** start of Provided text **

Examples of the anionic surfactant of phosphate type include alkyl phosphate, alkyl aryl ether phosphates, fatty acid amide ether phosphates, and polyoxyalkylene alkyl ether phosphates.

Examples of the anionic surfactant of sulfonate type include alkane sulfonate, α-olefin sulfonate, α-sulfofatty acid methyl ester salt, acyl isethionate, alkyl glycidyl ether sulfonate, alkyl sulfosuccinate, polyoxyalkylene alkyl sulfosuccinate, alkyl benzene sulfonate, alkyl naphthalene sulfonate, N-acyl methyl taurine salt, formalin condensed sulfonate, paraffin sulfonate, alkylamide sulfonate, alkenyl amide sulfonate, alkyl glyceryl ether sulfonate, and alkylarylether sulfonate.

Examples of the anionic surfactant of sulfate type include alkyl sulfate, alkenyl sulfate, alkyl ether sulfate, alkenyl ether sulfate, polyoxyalkylene alkyl ether sulfate, alkylarylether sulfate, fatty acid alkanolamide sulfate, fatty acid monoglyceride sulfate, polyoxyalkylene fatty acid amide ether sulfate, alkyl glyceryl ether sulfate, and sulfated fatty acid alkyl ester.

Examples of the anionic surfactant of carboxylate type include fatty acid soap, alkyl ether carboxylate, alkylene alkyl ether carboxylate, fatty acid amide ether carboxylate, acylated lactate, N-acyl glutamate, N-acyl alanine salt, N-acyl sarcosine salt, N-acyl-ω-amino acid salt, alkyl sulfoacetate, alkenyl sulfoacetate, alkenyl succinate, rosin acid salt, and naphthenate.

The cationic surfactant is not particularly limited, and cationic surfactants of quaternary ammonium salt type, pyridinium salt type, alkylamine salt type, and the like can be used. These may be used singly or in combination of two or more kinds thereof.

Examples of the cationic surfactant of quaternary ammonium salt type include alkyl trimethylammonium salt, dialkyl dimethylammonium salt, alkyl benzalkonium salt, N,N-dialkyloyloxyethyl-N-methyl, and N-hydroxyethyl ammonium salt.

Examples of the cationic surfactant of pyridinium salt type include alkylpyridinium salt.

Examples of the cationic surfactant of alkylamine salt type include monoalkylamine salt, dialkylamine salt, and trialkylamine salt.

The ampholytic surfactant is not particularly limited, and ampholytic surfactants of betaine type, imidazoline type, amino acid type, amine oxide type, and the like can be used. These may be used singly or in combination of two or more kinds thereof.

Examples of the ampholytic surfactant of betaine type include alkylbetaine, fatty acid amidopropyl betaine, lauryl hydroxysulfobetaine, alkyl hydroxysulfobetaine, lecithin, and hydrogenated lecithin.

Examples of the ampholytic surfactant of imidazoline type include 2-alkyl-N-carboxymethyl-N-hydroxyethylimidazolinium betaine, 2-alkyl-1-(2-hydroxyethyl)imidazolinium-1-acetate, and sodium undecyl hydroxyethylimidazolinium betaine.

** end of Provided text **

## Written instruction A
Reproduce the surfactant passage from "Examples of the cationic surfactant of quaternary" to "include alkylpyridinium salt.".
## Written instruction B
Resume the passage on surfactant types, writing on from its last sentence.

** start of Dataset content **

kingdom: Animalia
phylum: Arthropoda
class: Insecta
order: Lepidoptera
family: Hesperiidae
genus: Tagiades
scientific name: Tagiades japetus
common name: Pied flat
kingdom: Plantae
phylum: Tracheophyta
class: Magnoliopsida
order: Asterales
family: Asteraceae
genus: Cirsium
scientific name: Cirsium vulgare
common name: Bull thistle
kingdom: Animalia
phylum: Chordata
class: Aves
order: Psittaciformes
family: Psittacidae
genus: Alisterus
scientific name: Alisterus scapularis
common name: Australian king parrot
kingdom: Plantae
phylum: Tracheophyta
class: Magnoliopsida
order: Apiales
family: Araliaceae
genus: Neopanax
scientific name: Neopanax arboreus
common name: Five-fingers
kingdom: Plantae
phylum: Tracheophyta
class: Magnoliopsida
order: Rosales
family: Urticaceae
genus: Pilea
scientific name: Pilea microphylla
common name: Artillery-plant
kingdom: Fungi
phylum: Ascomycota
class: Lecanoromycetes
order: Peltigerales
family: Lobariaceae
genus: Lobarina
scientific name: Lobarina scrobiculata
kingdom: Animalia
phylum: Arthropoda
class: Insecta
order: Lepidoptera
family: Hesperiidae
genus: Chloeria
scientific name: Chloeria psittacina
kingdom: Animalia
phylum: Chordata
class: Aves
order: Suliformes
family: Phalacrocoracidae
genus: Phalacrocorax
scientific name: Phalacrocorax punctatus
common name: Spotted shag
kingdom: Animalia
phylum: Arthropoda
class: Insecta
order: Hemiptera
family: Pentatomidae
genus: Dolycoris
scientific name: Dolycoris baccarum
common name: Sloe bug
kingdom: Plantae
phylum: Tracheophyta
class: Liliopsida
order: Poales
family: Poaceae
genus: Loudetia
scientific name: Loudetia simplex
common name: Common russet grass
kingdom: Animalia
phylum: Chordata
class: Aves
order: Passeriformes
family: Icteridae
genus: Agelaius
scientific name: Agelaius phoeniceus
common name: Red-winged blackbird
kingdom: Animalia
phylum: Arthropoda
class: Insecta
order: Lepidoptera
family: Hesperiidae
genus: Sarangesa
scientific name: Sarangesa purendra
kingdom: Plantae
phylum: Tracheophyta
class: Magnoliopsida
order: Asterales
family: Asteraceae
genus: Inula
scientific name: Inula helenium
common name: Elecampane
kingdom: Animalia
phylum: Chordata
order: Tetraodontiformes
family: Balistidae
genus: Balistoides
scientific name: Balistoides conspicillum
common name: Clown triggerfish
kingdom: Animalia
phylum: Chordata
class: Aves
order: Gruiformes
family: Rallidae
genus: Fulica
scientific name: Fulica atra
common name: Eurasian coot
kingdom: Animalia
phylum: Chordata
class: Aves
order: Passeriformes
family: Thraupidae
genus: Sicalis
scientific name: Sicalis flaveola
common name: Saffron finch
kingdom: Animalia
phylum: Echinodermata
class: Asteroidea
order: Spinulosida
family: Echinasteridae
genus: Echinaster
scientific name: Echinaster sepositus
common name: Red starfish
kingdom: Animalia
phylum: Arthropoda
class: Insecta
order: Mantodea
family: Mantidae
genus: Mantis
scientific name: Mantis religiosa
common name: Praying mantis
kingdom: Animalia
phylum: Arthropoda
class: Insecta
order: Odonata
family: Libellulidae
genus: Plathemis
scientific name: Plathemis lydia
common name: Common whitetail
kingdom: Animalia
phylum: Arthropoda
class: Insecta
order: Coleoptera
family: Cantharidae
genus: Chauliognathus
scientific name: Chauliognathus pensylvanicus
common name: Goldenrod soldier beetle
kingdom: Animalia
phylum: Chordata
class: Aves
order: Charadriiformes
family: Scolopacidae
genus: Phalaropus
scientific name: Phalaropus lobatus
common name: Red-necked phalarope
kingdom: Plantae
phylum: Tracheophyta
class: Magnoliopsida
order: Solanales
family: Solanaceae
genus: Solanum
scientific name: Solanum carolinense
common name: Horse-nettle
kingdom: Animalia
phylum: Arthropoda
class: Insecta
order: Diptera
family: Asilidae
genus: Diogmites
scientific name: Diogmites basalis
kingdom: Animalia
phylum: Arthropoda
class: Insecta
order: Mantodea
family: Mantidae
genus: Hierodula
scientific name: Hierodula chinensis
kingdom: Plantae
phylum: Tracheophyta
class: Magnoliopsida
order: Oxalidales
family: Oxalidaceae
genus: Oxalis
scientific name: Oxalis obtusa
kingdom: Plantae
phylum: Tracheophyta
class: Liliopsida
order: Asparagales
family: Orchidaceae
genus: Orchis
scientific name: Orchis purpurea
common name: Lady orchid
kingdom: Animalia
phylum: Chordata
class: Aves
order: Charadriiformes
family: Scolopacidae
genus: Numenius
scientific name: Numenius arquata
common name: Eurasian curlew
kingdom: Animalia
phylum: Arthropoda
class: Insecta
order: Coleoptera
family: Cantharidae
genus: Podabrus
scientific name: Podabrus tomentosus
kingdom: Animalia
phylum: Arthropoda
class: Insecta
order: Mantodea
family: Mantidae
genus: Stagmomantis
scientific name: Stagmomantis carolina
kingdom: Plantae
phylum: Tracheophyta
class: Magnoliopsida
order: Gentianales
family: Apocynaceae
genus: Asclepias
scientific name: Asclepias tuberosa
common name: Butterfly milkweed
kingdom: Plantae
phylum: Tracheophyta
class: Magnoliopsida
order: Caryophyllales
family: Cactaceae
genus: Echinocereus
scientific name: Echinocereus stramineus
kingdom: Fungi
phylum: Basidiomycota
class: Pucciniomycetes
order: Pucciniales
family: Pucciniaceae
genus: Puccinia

** end of Dataset content **

## Written answer A
Examples of the cationic surfactant of quaternary ammonium salt type include alkyl trimethylammonium salt, dialkyl dimethylammonium salt, alkyl benzalkonium salt, N,N-dialkyloyloxyethyl-N-methyl, and N-hydroxyethyl ammonium salt.

Examples of the cationic surfactant of pyridinium salt type include alkylpyridinium salt.

## Written answer B
Examples of the ampholytic surfactant of amino acid type include alkyl diethylenetriaminoacetate, alkyloxyhydroxypropyl arginine hydrochloride, sodium lauryl aminodiacetate, dihydroxyalkyl methylglycine, sodium lauryl diaminoethylglycinate, lauriminodipropionate, N-[3-alkyloxy-2-hydroxypropyl]-L-arginine hydrochloride, and sodium alkylaminodipropionate.

Examples of the ampholytic surfactant of amine oxide type include alkyl dimethylamine oxides. These may be used singly or in combination of two or more kinds thereof.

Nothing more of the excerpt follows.